European Central Bank (ECB) is driving the digital euro initiative to modernize payments, ensure monetary sovereignty, and complement, not replace, cash. Following completed technical preparations, the project entered a two-year preparation phase in November 2023. A potential rollout is targeted for 2029, with pilot projects expected in 2027 pending legislative approval.
Overview
• On 28 June, the European Commission proposed legislation to create a legal framework for a digital euro.
• The digital euro would be a central bank–issued digital currency designed to complement cash.
• It aims to strengthen European retail payments and support the euro’s international role.
Objectives
• Maintain public access to central bank money in a digital economy.
• Respond to declining cash use.
• Promote financial inclusion, competition, and innovation.
• Enable payments where cash cannot be used, such as online.
Relationship with Cash
• The digital euro will not replace physical cash.
• It is meant to coexist with banknotes and coins.
• A parallel proposal protects cash’s legal tender status and accessibility.
• Users remain free to choose their payment method.
Regulatory Framework
• The draft regulation covers:
o Legal tender status
o Privacy and data protection
o Anti-money laundering rules
o Distribution and access
o Financial stability
o International use
• The framework is “enabling,” setting core rules without fixing final design details.
Digital Euro vs. Bank Deposits
• Digital euro:
o Issued by the ECB
o Liability of the central bank
o Similar in nature to cash
• Bank account money:
o Issued by commercial banks
o Private-sector liability
• The digital euro may allow offline, proximity payments.
Access and User Services
• Provided through banks and authorized payment providers.

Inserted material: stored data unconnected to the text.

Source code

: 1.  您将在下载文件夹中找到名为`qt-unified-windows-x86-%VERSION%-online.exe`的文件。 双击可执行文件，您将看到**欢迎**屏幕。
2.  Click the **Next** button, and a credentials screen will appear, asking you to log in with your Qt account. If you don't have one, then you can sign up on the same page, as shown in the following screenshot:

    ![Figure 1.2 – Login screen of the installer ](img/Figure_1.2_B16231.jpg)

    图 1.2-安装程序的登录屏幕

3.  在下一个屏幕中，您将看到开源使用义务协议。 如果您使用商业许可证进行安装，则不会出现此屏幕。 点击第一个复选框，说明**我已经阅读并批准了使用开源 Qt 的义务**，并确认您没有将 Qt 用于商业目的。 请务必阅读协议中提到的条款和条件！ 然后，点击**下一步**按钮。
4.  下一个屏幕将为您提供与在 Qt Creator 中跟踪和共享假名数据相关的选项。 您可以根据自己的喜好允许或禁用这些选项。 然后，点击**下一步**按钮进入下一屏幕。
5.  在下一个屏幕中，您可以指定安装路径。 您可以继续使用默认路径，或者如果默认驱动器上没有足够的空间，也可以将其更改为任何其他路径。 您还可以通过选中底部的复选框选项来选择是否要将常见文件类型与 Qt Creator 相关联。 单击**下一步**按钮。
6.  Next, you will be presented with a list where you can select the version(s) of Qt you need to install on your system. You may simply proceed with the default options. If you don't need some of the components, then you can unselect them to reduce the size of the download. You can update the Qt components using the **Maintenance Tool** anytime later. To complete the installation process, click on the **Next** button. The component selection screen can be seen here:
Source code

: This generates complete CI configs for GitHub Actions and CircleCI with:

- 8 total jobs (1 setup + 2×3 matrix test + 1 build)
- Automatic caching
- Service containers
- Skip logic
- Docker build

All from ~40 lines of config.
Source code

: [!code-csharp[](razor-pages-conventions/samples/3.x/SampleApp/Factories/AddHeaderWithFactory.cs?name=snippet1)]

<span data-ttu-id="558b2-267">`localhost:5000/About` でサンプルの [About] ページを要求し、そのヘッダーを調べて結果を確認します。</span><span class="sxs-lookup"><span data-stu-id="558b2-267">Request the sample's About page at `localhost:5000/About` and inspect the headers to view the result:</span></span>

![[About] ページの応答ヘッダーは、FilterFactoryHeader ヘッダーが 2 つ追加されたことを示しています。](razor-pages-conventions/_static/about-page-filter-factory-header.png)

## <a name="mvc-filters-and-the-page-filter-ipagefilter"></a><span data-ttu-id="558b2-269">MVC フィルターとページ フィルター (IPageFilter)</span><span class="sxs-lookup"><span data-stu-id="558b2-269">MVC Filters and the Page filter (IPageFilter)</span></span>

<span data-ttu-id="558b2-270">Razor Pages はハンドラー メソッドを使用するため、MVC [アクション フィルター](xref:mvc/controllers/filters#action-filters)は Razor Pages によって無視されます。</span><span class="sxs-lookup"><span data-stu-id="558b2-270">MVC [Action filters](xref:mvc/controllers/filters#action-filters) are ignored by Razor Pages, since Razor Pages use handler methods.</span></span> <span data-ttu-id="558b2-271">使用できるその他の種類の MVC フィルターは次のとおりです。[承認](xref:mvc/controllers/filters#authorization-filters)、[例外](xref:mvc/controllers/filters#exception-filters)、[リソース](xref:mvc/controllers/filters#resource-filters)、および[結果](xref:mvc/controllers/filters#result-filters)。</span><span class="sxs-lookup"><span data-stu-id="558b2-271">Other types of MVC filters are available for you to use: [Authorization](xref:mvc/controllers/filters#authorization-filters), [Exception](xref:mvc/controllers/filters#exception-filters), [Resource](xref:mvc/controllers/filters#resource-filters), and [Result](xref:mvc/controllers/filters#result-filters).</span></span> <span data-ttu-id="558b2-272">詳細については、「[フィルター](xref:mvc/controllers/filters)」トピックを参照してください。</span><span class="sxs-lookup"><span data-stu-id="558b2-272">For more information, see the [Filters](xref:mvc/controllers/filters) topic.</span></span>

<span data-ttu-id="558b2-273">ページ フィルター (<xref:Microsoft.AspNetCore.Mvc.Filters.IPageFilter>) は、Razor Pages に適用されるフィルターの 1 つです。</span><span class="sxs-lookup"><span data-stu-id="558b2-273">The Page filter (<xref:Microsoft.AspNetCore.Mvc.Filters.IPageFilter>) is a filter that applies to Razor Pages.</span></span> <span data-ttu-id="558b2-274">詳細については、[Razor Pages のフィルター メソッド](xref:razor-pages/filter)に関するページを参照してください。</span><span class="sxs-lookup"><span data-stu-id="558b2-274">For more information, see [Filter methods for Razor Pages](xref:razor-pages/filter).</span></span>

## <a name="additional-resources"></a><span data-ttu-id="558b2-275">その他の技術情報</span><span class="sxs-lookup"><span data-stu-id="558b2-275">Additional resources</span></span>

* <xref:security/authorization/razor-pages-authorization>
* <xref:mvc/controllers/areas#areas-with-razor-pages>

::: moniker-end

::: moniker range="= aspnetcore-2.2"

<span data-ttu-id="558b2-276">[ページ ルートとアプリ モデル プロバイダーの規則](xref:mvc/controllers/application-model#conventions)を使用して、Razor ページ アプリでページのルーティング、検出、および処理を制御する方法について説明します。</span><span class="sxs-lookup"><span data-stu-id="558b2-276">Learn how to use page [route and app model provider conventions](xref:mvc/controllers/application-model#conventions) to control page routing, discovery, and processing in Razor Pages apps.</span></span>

• Alternatives available for people without bank accounts.
• Users can switch providers.
• Basic services for individuals are free, including:
o Account management
o Balance checks
o Funding and withdrawals
o Transfers and payments
Privacy Protections
• User data handled by service providers, not the ECB.
• The ECB will not see users’ identities.
• Offline payments offer privacy similar to cash.
Holding Limits
• Limits may be set to:
o Protect monetary and financial stability
o Prevent money laundering
o Fight terrorism financing
Programmability
• No automatic restrictions on how money is spent.
• Users control how they use their funds.
• Conditional payments are possible.
Legislative Process and Next Steps
• The proposal follows extensive consultations.
• It requires approval by the European Parliament and Council.
• After adoption, the ECB will decide:
o Whether to issue the digital euro
o When to launch it
o Which design features to adopt
Complementary Measures
• A separate proposal ensures continued access to cash.
• Together, both initiatives aim to guarantee reliable access to public money in all forms.
Website: https://www.ecb.europa.eu/euro/digital_euro/html/index.en.html #prof
Key aspects of the digital euro :
• Strategic Priority: Aimed at strengthening Europe’s financial independence amidst rising private digital currencies and foreign payment solutions.
• Key Features: Designed to be a free-of-charge, secure, and instant method for both online and offline payments across the euro area.
• Privacy & Control: Addressing concerns regarding data privacy, the ECB has emphasized that the digital euro will offer high privacy, though not full anonymity, while serving as a public form of money.
• Timeline: The project aims for a potential 2029 rollout, with further development of the rulebook and infrastructure occurring throughout 2026.
• Complementary Role: The digital euro will exist alongside physical cash, which the ECB remains committed to keeping available and accepted.
Key Features & Goals:
• Complements Cash:
Will exist alongside physical cash, not replace it, giving users payment choice.
• Public & Secure:
A direct liability of the ECB, ensuring trust and stability, unlike private digital money.
• Offline & Online:
Usable both with and without an internet connection.
• Privacy-Focused:
Designed with strong privacy, potentially allowing for anonymity in payments.
• Supports Innovation:
A public platform for private companies (banks, fintechs) to offer services.
• Strategic Autonomy:
Reduces reliance on foreign payment systems and strengthens the euro’s international role.
Development & Timeline:
• Launched:
Investigation phase (2020-2023), followed by a preparation phase focusing on design and tech.
• Current Status:
Moving towards technical readiness, with legislation pending approval by EU co-legislators.
• Potential Rollout:
If legislation passes in 2026, pilot tests could start mid-2027, with first issuance possible by 2029.
How it works (Concept):
• It’s central bank money in digital form, like digital banknotes.
• It won’t use blockchain but will integrate with existing payment systems.
• It aims to be a foundation for a common European payment infrastructure, reducing costs and increasing efficiency.